15. A computer system for identifying anomalies, comprising:

a data-obtaining mechanism configured to obtain work practice data associated with a plurality of users, wherein the work practice data includes a plurality of user events;

a data-categorizing mechanism configured to categorize the work practice data into a plurality of domains based on types of the user events;

a modeling mechanism configured to model user behaviors within a respective domain based on work practice data associated with the respective domain; and

an anomaly-detection mechanism configured to detect at least one anomalous user based on modeled user behaviors from the multiple domains.

16. The computer system of claim 15, wherein the plurality of domains includes one or more of:

a logon domain;

an email domain;

a Hyper Text Transfer Protocol (HTTP) domain;

a file domain; and

a device domain.

17. The computer system of claim 15, wherein while modeling the user behaviors within the respective domain, the modeling mechanism is configured to:

construct feature vectors for the plurality of users based on the work practice data associated with the respective domain; and

apply a clustering algorithm to the feature vectors, wherein a subset of users are clustered into a first cluster.

18. The computer system of claim 17, further comprising an anomaly-score calculator configured to calculate an anomaly score associated with a respective user within a second domain based on a probability that the user is clustered into a second cluster into which other users within the subset of users are clustered.

19. The computer system of claim 15, wherein while modeling the user behaviors within a respective domain, the modeling mechanism is further configured to model changes in the user behaviors within the respective domain by clustering users within the respective domain based on work practice data associated with a time instance.

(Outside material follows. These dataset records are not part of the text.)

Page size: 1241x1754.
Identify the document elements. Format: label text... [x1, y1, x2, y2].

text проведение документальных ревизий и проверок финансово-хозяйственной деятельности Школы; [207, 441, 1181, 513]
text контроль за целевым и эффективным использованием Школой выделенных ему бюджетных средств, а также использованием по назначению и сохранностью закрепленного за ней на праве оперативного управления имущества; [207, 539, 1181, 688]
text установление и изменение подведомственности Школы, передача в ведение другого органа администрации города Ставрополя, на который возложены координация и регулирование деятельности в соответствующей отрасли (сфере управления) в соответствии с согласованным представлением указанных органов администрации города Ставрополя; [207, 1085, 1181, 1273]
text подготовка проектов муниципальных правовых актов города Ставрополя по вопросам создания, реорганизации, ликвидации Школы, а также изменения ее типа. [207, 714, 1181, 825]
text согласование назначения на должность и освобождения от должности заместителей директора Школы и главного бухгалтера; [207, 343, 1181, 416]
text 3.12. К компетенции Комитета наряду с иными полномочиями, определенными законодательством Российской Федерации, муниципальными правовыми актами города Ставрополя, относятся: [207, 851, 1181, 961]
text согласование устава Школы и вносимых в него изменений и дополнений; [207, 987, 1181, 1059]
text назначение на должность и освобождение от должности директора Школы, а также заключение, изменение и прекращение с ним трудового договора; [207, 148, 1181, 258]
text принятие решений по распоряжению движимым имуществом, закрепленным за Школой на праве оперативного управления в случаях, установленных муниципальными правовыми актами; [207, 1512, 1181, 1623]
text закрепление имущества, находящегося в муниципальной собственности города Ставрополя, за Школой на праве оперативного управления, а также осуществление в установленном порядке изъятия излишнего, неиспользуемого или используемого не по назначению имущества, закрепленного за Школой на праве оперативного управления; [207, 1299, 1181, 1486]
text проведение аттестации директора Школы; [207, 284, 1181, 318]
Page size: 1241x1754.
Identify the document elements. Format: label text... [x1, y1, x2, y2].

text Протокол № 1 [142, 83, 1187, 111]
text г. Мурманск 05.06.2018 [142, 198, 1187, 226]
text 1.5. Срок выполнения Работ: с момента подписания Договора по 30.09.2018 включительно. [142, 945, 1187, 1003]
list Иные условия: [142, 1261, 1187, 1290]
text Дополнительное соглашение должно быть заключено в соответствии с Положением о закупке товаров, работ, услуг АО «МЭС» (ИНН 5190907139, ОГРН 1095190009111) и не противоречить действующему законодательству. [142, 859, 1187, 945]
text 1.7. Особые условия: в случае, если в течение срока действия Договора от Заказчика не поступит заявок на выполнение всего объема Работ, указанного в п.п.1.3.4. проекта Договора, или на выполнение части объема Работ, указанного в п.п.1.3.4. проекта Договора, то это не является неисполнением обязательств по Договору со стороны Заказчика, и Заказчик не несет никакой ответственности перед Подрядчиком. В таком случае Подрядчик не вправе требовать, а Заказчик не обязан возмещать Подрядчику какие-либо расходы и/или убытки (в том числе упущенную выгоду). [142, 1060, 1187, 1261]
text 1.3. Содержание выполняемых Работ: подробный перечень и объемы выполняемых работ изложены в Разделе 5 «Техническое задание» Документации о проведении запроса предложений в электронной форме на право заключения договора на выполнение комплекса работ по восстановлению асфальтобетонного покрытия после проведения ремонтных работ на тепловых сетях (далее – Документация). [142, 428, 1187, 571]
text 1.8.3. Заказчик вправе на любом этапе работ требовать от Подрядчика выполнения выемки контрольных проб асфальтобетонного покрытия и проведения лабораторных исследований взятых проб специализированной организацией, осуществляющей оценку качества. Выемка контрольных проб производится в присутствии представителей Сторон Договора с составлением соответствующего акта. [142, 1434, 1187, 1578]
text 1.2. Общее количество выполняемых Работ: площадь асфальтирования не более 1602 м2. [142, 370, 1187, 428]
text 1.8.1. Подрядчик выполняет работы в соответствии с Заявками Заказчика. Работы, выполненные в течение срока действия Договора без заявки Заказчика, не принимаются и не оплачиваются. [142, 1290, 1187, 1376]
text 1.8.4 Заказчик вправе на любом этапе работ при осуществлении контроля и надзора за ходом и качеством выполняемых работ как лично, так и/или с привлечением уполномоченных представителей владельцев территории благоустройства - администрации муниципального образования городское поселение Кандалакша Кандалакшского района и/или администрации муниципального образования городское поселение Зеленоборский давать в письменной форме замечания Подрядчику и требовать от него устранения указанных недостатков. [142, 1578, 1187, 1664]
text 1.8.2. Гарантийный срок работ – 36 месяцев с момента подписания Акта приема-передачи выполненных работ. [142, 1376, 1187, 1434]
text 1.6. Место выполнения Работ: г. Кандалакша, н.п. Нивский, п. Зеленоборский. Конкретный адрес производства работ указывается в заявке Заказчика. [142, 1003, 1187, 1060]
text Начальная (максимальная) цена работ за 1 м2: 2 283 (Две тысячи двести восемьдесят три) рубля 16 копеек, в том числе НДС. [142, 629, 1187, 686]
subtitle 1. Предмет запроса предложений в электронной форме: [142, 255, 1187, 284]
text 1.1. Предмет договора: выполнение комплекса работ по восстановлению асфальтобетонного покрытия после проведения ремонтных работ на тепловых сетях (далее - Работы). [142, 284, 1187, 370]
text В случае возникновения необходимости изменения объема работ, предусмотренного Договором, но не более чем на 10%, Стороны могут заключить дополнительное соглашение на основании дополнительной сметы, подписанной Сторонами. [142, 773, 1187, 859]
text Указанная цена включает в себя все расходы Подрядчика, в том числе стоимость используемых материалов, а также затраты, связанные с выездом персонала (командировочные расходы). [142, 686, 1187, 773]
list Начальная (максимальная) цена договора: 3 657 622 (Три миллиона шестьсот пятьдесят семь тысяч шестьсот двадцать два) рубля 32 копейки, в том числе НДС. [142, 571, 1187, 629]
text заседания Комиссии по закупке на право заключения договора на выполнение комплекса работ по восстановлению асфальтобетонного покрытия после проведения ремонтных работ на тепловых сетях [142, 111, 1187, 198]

20. The computer system of claim 19, wherein while modeling the changes in the user behaviors, the modeling mechanism is further configured to calculate a probability of a user transitioning from a first cluster at a time instance to a second cluster at a subsequent time instance.

21. The computer system of claim 15, wherein while detecting the at least one anomalous user, the anomaly-detection mechanism is configured to calculate a weighted sum of anomaly scores associated with the at least one anomalous user from the plurality of domains.